__Problem description__.
Your copy should repeat the data that follows exactly and contain no image.

[Source data]
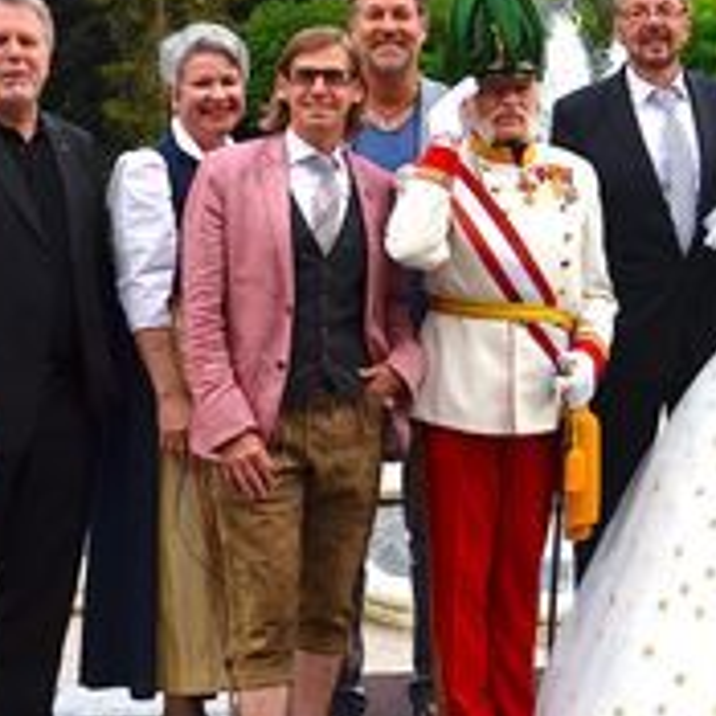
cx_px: 790
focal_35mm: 97
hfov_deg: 17.3
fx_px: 2270
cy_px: 235
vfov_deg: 17.9
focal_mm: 26
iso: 140
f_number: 5.6
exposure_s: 1/125
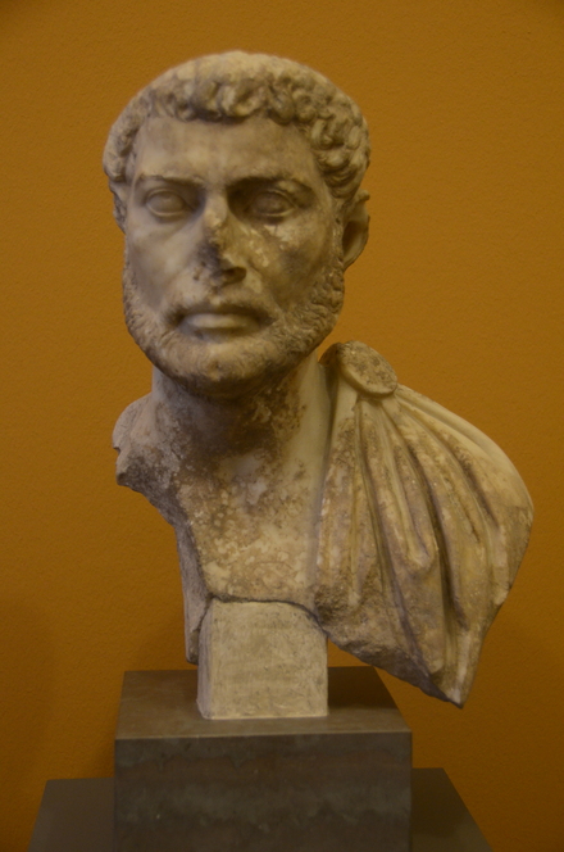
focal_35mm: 69
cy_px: 426
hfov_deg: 19.7
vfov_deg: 29.3
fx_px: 1628
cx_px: 282
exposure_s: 1/10
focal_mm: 46
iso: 1250
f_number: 4.5
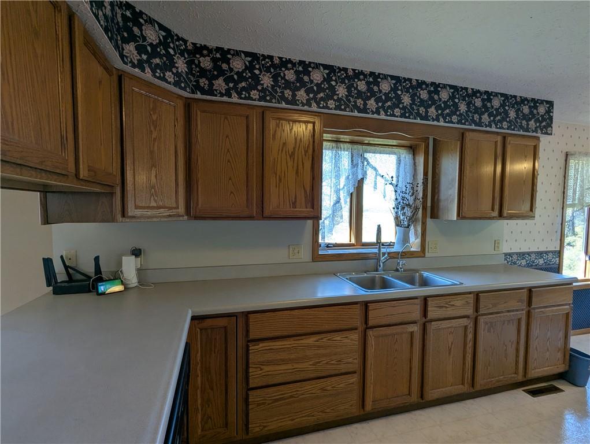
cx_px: 295
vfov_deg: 78.2
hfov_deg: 94.4
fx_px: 273
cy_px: 222
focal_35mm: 16
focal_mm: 2.35
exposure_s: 1/120
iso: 71
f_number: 2.2
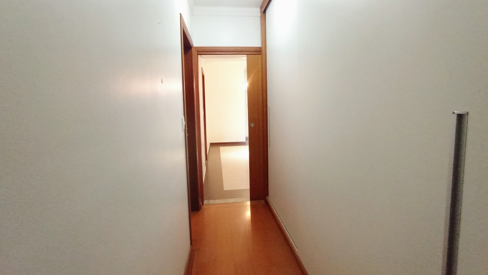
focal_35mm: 18
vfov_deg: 60.9
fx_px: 233
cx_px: 242
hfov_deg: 92.7
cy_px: 125
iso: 705
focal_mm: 1.65
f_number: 2.2
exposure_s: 1/24
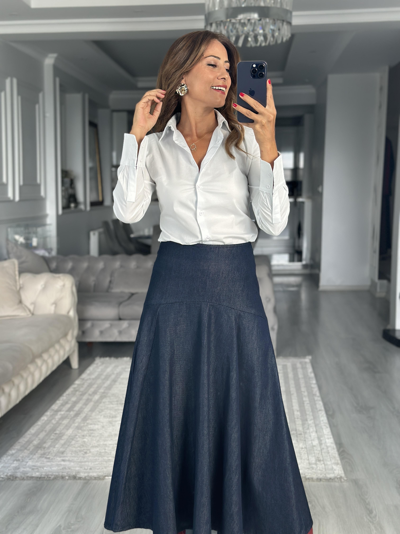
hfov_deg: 30.3
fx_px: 740
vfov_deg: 39.7
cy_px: 267
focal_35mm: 48
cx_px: 200
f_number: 1.78
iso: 100
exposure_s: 1/121
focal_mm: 6.86
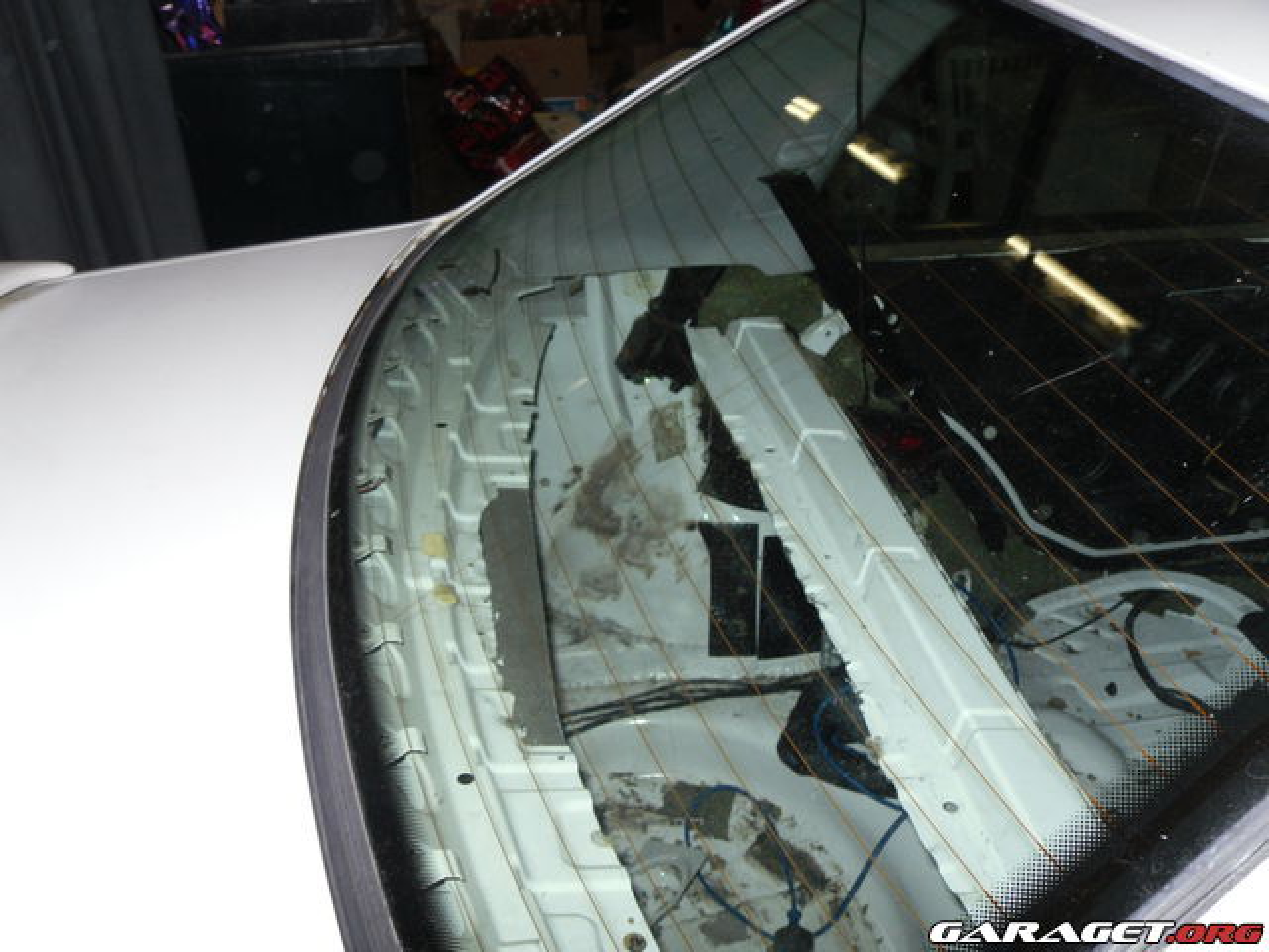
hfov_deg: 52.6
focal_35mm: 35
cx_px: 634
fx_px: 1283
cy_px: 476
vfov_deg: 40.7
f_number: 3.5
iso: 100
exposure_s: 1/45
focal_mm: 6.3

__Written response__.
cx_px: 790
focal_35mm: 97
hfov_deg: 17.3
fx_px: 2270
cy_px: 235
vfov_deg: 17.9
focal_mm: 26
iso: 140
f_number: 5.6
exposure_s: 1/125
focal_35mm: 69
cy_px: 426
hfov_deg: 19.7
vfov_deg: 29.3
fx_px: 1628
cx_px: 282
exposure_s: 1/10
focal_mm: 46
iso: 1250
f_number: 4.5
cx_px: 295
vfov_deg: 78.2
hfov_deg: 94.4
fx_px: 273
cy_px: 222
focal_35mm: 16
focal_mm: 2.35
exposure_s: 1/120
iso: 71
f_number: 2.2
focal_35mm: 18
vfov_deg: 60.9
fx_px: 233
cx_px: 242
hfov_deg: 92.7
cy_px: 125
iso: 705
focal_mm: 1.65
f_number: 2.2
exposure_s: 1/24
hfov_deg: 30.3
fx_px: 740
vfov_deg: 39.7
cy_px: 267
focal_35mm: 48
cx_px: 200
f_number: 1.78
iso: 100
exposure_s: 1/121
focal_mm: 6.86
hfov_deg: 52.6
focal_35mm: 35
cx_px: 634
fx_px: 1283
cy_px: 476
vfov_deg: 40.7
f_number: 3.5
iso: 100
exposure_s: 1/45
focal_mm: 6.3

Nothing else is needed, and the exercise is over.